- _COMPLETE THE FOLLOWING_
(1) Can you give the stretch of the 1980s Christmas toys article from "If you were" through "Herman, and ALF!" again, with "biggies" changed to "big hits"?
(2) Answer these about the 1980s Christmas toys article:
(a) Where did Kim Carnebale work as a clerk?
(b) What price does David Draper give for the Speak and Spell?
(c) Whose archives were searched for the piece?

Do you remember Christmas in the 1980s?
If you were growing up during the decade you probably have a fond remembrance for the toys, the ones which shaped our childhood and changed forever the way the holiday was marketed.
People stood in lines for hours for the Nintendo Entertainment System and a Cabbage Patch Kid.
Those were the biggies, but there were so many more:
Strawberry Shortcake, Teddy Ruxpin, Rainbow Brite, Laser Tag, Star Wars, Barbie, Teenage Mutant Ninja Turtles, the Rubik’s Cube, Pee Wee Herman, and ALF!
We went through the archives of The Post-Standard and found what the kids of Central New York were wishing Santa would bring them throughout the 1980s.
How many of these were under your tree way back then? What were your favorites?
1980: ‘Going all out’
“It seems like parents are going all out this year,” Kim Carnebale, clerk of the Ames store in Oneida, told The Post-Standard in 1980. “They’re buying bigger, and more expensive, toys. If they’re going to be spending money, they are going to buy the best, I guess.”
Electronic toys were popular around Central New York.
Games for the Atari 2600, “Head-to-Head Electronic Baseball,” “Merlyn” and “Super Simon” were popular.
“Many people are opting for Texas Instruments’ Speak and Spell,” said Kiddie City’s David Draper. “It’s unique. It’s $59, but people are not afraid to spend the money for both a toy and learning aid.”
An old favorite, board games, were again a favorite for young and old.

- _GIVEN DATA_

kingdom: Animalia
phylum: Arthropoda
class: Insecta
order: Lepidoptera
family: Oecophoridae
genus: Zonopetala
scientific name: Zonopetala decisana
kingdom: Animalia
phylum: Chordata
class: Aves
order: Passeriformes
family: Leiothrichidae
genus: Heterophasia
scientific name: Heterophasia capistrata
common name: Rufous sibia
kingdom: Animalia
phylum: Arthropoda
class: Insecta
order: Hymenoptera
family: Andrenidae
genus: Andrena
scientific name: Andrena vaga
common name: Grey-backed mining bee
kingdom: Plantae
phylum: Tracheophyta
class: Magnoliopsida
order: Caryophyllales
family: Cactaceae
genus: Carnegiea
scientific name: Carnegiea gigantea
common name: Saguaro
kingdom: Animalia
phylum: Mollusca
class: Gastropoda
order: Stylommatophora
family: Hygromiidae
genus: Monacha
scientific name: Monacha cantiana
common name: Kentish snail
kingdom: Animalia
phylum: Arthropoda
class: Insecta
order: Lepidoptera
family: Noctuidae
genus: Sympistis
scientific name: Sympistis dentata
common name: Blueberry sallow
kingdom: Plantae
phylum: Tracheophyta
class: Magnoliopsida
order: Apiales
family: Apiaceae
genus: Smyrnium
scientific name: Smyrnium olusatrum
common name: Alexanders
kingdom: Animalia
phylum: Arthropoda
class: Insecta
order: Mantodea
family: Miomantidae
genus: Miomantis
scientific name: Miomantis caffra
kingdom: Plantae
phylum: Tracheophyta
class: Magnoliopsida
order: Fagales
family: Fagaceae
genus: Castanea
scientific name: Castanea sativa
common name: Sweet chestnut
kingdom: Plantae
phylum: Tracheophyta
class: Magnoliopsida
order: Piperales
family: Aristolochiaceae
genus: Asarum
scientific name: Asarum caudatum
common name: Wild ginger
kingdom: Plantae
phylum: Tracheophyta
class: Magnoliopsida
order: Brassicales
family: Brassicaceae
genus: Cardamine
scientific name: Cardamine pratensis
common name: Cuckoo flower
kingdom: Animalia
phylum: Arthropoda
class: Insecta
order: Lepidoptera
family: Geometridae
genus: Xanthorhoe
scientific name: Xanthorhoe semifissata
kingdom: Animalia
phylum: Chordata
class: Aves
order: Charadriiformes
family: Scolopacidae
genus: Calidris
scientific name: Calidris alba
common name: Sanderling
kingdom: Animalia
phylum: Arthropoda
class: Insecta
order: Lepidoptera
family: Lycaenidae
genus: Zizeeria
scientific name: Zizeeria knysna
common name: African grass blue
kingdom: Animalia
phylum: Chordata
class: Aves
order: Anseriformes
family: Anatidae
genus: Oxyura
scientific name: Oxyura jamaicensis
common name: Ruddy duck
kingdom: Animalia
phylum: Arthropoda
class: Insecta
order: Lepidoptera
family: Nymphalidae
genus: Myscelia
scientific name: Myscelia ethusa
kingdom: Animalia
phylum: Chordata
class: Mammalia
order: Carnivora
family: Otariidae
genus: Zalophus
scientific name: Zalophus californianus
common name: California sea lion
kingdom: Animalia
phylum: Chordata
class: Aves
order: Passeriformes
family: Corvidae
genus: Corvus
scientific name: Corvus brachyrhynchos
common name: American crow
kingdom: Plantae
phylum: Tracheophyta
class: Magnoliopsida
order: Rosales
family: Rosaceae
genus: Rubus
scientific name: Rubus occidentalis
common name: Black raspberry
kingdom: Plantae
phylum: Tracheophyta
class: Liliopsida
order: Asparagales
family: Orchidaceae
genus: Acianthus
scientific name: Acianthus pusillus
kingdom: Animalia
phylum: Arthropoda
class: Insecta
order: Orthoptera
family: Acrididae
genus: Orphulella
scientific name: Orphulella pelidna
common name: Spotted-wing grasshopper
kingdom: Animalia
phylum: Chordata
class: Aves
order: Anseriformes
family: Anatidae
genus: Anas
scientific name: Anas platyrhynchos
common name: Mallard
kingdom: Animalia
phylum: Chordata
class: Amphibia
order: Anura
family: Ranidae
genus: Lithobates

- _CORRECT ANSWERS_
(1)
If you were growing up during the decade you probably have a fond remembrance for the toys, the ones which shaped our childhood and changed forever the way the holiday was marketed.
People stood in lines for hours for the Nintendo Entertainment System and a Cabbage Patch Kid.
Those were the big hits, but there were so many more:
Strawberry Shortcake, Teddy Ruxpin, Rainbow Brite, Laser Tag, Star Wars, Barbie, Teenage Mutant Ninja Turtles, the Rubik’s Cube, Pee Wee Herman, and ALF!

(2)
(a) The Ames store in Oneida.
(b) $59.
(c) The Post-Standard's.